Create a new React component with:
- TypeScript interface for props
- Unit tests
- Storybook story
- Accessibility considerations
"""
"/hook": "Create a custom React hook with tests"
"/test": """
Write tests using:
- Vitest for unit tests
- Testing Library for integration
- Proper mocking patterns
"""
"/a11y": "Review for accessibility issues"
"/perf": "Review for performance issues"
}
Project Configuration¶
Example Project¶
# checkout-app/promptscript/project.prs
@meta {
id: "checkout-app"
syntax: "2.1.0"
}
@inherit @frontend/base
@context {
project: "Checkout Application"
repository: "github.com/acme/checkout-app"
team: "Commerce"
productOwner: "Jane Smith"
techLead: "John Doe"
"""
## Overview
Multi-step checkout flow for ACME e-commerce platform.
Handles cart review, shipping, payment, and confirmation.
## Key Integrations
- Payment: Stripe Elements
- Shipping: ShipEngine API
- Tax: Avalara
- Analytics: Segment + Mixpanel
## Architecture
- Micro-frontend (Module Federation)
- Shared shell: @acme/commerce-shell
- Feature flags: LaunchDarkly
"""
}
@extend standards {
payment: {
provider: "Stripe"
pciCompliance: true
neverStoreCardData: true
}
}
@knowledge {
"""
## API Endpoints
### Cart Service (cart.acme.com)
- GET /cart - Get current cart
- PUT /cart/items/:id - Update item
- DELETE /cart/items/:id - Remove item
### Checkout Service (checkout.acme.com)
- POST /checkout/start - Initialize checkout
- PUT /checkout/:id/shipping - Set shipping
- PUT /checkout/:id/payment - Process payment
- POST /checkout/:id/complete - Complete order
## Feature Flags
- checkout-apple-pay: Apple Pay integration
- checkout-express: One-click checkout
- checkout-affirm: Affirm financing
## Error Codes
- CART_EMPTY: Cart has no items
- SHIPPING_UNAVAILABLE: Cannot ship to address
- PAYMENT_DECLINED: Payment failed
- INVENTORY_ERROR: Item out of stock
"""
}
@shortcuts {
"/checkout-flow": "Help with checkout flow implementation"
"/payment": "Help with Stripe payment integration"
"/shipping": "Help with shipping calculation"

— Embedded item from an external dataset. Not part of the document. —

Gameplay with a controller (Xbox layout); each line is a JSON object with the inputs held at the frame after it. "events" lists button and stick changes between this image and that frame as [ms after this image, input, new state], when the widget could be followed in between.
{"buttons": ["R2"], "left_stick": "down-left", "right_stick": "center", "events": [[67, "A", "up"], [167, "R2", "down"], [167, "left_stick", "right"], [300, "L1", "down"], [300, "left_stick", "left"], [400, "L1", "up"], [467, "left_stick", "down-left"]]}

"/cart": "Help with cart management"
}
Project Config¶
# checkout-app/promptscript.yaml
input:
entry: promptscript/project.prs
registry:
url: https://github.com/acme/promptscript-registry
auth:
token: ${GITHUB_TOKEN}
targets:
github:
enabled: true
output: .github/copilot-instructions.md
claude:
enabled: true
output: CLAUDE.md
cursor:
enabled: true
output: .cursor/rules/project.mdc
validation:
strict: true
rules:
require-knowledge: warning
watch:
debounce: 300
Governance¶
CODEOWNERS¶
# Registry CODEOWNERS
* @acme/platform-team
# Organization base requires security review
@acme/base.prs @acme/security-team @acme/platform-team
@acme/security.prs @acme/security-team
@acme/compliance.prs @acme/compliance-team @acme/legal
# Team bases require team lead approval
@frontend/ @acme/frontend-leads
@backend/ @acme/backend-leads
@mobile/ @acme/mobile-leads
PR Template¶
## PromptScript Registry Change
### Type
- [ ] Organization policy update
- [ ] Team configuration update
- [ ] New fragment
- [ ] Bug fix
### Breaking Change?
- [ ] Yes - includes migration guide
- [ ] No
### Checklist
- [ ] Updated version in @meta
- [ ] Added CHANGELOG entry
- [ ] Tested with sample project
- [ ] Notified affected teams
CI/CD¶
Registry CI¶
# .github/workflows/registry-ci.yml
name: Registry CI
on:
push:
branches: [main]
pull_request:
jobs:
validate:
runs-on: ubuntu-latest
steps:
- uses: actions/checkout@v4
- uses: actions/setup-node@v4
with:
node-version: '20'
- name: Install PromptScript
run: npm install -g @promptscript/cli
- name: Validate all files
run: |
for file in $(find . -name "*.prs"); do
echo "Validating $file..."
prs validate "$file" --strict
done
- name: Check for circular dependencies
run: ./scripts/check-circular-deps.sh
test-projects:
runs-on: ubuntu-latest
needs: validate
strategy:
matrix:
project: [sample-frontend, sample-backend, sample-mobile]
steps:
- uses: actions/checkout@v4
- uses: actions/checkout@v4
with:
repository: acme/${{ matrix.project }}
path: test-project
- name: Install PromptScript
run: npm install -g @promptscript/cli
- name: Compile test project
working-directory: test-project
run: prs compile
env:
PROMPTSCRIPT_REGISTRY: ${{ github.workspace }}
Project CI¶
# Project .github/workflows/promptscript.yml
name: PromptScript
on:
push:
paths:
- 'promptscript/**'
- 'promptscript.yaml'
pull_request:
paths:
- 'promptscript/**'
- 'promptscript.yaml'
jobs:
validate:
runs-on: ubuntu-latest
steps:
- uses: actions/checkout@v4
- uses: actions/setup-node@v4
with:
node-version: '20'
- name: Install PromptScript
run: npm install -g @promptscript/cli
- name: Validate
run: prs validate --strict
env:
GITHUB_TOKEN: ${{ secrets.REGISTRY_TOKEN }}
- name: Ensure compiled files are up to date
run: |
prs compile
if ! git diff --exit-code; then
echo "::error::Generated files are out of date"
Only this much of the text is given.